### TASKS FOR THIS EXERCISE
#1 Do these statements agree with the Flink upgrade guide? (a) The job keeps running while a savepoint is being triggered. (b) The guide prefers cancel -s over the stop command. (c) The job is still processing data while the new version is being deployed. Answer yes or no to each, quoting the words that decide it.
#2 Could you reproduce the part of the Flink upgrade guide starting with "Upgrading Flink Jobs Without Downtime: Schema" and going on through "double resources temporarily."?

### GIVEN TEXT
--

<--- Back to all resources

Engineering

February 25, 2026

10 min read

Upgrading Flink Jobs Without Downtime: Schema Evolution and State Compatibility

Learn how to upgrade Flink jobs without data loss - savepoint-based upgrades, state compatibility rules, schema evolution, and blue-green deployment patterns.

TL;DR: • Flink job upgrades require stopping the job with a savepoint, deploying the new version, and restoring from the savepoint - the key challenge is ensuring state compatibility between the old and new job versions. • State compatibility rules require matching operator UIDs, compatible state serializers, and careful handling of operator graph changes (adding/removing operators). • Blue-green deployment with parallel jobs provides the safest upgrade path for critical pipelines, at the cost of running double resources temporarily.

Upgrading a stateless web service is straightforward: deploy the new container, route traffic, done. Upgrading a stateful stream processing job in Apache Flink is a fundamentally different challenge. Your Flink job carries gigabytes (sometimes terabytes) of accumulated state - windowed aggregations, join buffers, deduplication sets, source offsets - and all of it must survive the upgrade intact. Lose that state and you lose hours or days of computed results. Corrupt it and you produce silently wrong output.

This guide walks through the practical mechanics of upgrading Flink jobs without downtime or data loss: savepoint-based upgrades, state compatibility rules, schema evolution, blue-green deployments, and rollback strategies.

Savepoint-Based Upgrade: The Standard Path

The canonical Flink upgrade follows a stop-and-restart pattern anchored on savepoints. A savepoint is a consistent, self-contained snapshot of your job’s complete state - every operator’s keyed and operator state, plus the exact position in every source partition.

Step-by-Step Process

1. Trigger a savepoint on the running job:

flink savepoint <job-id> s3://my-bucket/savepoints/

This writes the full state snapshot to durable storage. The job continues running during the savepoint.

2. Stop the job with a savepoint (atomic stop-and-snapshot):

flink stop --savepointPath s3://my-bucket/savepoints/ <job-id>

The stop command triggers a savepoint and then gracefully shuts down the job after the savepoint completes. This is preferred over cancel -s because it drains in-flight records first, ensuring exactly-once semantics are preserved.

3. Deploy the new job version:

Update your JAR, container image, or job configuration. This is the window where the job is not processing data - your “downtime” window.

--

### EXTRACTED INFORMATION
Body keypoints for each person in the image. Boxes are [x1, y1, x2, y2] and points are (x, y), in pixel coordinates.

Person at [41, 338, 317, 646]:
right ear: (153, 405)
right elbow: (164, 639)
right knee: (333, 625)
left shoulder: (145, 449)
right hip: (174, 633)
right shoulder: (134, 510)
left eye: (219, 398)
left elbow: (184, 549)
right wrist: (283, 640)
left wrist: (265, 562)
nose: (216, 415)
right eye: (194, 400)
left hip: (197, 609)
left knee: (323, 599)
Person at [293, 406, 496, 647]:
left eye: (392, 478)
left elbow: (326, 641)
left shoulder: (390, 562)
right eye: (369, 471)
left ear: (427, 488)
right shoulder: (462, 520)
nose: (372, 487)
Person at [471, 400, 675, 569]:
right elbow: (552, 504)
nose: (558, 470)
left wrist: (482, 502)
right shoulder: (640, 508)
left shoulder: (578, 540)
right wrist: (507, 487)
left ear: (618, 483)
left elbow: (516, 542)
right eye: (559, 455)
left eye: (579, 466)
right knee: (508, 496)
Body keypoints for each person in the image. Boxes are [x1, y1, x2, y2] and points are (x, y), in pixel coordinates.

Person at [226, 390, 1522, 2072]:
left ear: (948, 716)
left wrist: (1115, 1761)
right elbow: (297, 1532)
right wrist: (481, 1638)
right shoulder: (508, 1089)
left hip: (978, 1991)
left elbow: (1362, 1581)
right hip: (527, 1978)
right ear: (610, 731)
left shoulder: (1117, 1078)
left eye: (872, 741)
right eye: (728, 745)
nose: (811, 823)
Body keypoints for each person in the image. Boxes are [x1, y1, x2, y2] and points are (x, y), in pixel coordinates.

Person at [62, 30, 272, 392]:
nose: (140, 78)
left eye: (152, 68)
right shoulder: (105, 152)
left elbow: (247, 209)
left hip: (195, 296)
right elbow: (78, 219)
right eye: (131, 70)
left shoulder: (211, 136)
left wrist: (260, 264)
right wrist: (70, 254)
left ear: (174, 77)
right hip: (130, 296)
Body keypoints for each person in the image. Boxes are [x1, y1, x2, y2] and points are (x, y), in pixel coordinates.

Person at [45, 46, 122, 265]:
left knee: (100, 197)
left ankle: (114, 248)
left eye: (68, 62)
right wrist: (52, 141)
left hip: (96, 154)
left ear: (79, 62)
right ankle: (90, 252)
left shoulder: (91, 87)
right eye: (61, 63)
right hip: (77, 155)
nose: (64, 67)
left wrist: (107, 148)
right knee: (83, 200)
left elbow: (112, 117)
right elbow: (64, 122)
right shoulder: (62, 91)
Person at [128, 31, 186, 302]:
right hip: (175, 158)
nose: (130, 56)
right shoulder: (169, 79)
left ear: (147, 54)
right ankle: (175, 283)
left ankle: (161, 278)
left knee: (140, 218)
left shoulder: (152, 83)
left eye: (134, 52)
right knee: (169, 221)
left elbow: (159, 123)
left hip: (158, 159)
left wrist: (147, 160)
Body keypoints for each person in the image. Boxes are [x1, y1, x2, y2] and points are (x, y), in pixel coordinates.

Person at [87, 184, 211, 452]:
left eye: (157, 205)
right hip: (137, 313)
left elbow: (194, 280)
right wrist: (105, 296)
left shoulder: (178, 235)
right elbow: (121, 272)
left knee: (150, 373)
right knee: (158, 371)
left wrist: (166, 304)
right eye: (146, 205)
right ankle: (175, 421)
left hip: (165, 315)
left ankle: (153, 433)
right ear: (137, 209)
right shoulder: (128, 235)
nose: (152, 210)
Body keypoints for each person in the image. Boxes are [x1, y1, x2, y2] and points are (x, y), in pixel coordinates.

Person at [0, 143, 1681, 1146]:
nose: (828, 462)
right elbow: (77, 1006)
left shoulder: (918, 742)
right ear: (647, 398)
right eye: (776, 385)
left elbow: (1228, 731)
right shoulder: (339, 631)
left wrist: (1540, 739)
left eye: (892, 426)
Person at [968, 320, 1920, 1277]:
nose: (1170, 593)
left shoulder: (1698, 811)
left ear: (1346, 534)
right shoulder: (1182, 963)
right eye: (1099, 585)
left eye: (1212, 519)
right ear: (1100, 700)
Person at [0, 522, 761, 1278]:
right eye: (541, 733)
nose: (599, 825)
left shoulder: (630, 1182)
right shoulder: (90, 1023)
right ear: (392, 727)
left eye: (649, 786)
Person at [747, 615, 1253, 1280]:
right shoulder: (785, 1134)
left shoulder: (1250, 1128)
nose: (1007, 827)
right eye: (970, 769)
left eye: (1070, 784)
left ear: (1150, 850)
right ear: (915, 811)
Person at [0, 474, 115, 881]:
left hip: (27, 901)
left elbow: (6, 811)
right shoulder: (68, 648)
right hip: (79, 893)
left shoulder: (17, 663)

--

### RESULTS FOR THE EXERCISE
#1
(a) Yes: "The job continues running during the savepoint."
(b) No: "This is preferred over cancel -s because it drains in-flight records first"
(c) No: "This is the window where the job is not processing data"

#2
Upgrading Flink Jobs Without Downtime: Schema Evolution and State Compatibility

Learn how to upgrade Flink jobs without data loss - savepoint-based upgrades, state compatibility rules, schema evolution, and blue-green deployment patterns.

TL;DR: • Flink job upgrades require stopping the job with a savepoint, deploying the new version, and restoring from the savepoint - the key challenge is ensuring state compatibility between the old and new job versions. • State compatibility rules require matching operator UIDs, compatible state serializers, and careful handling of operator graph changes (adding/removing operators). • Blue-green deployment with parallel jobs provides the safest upgrade path for critical pipelines, at the cost of running double resources temporarily.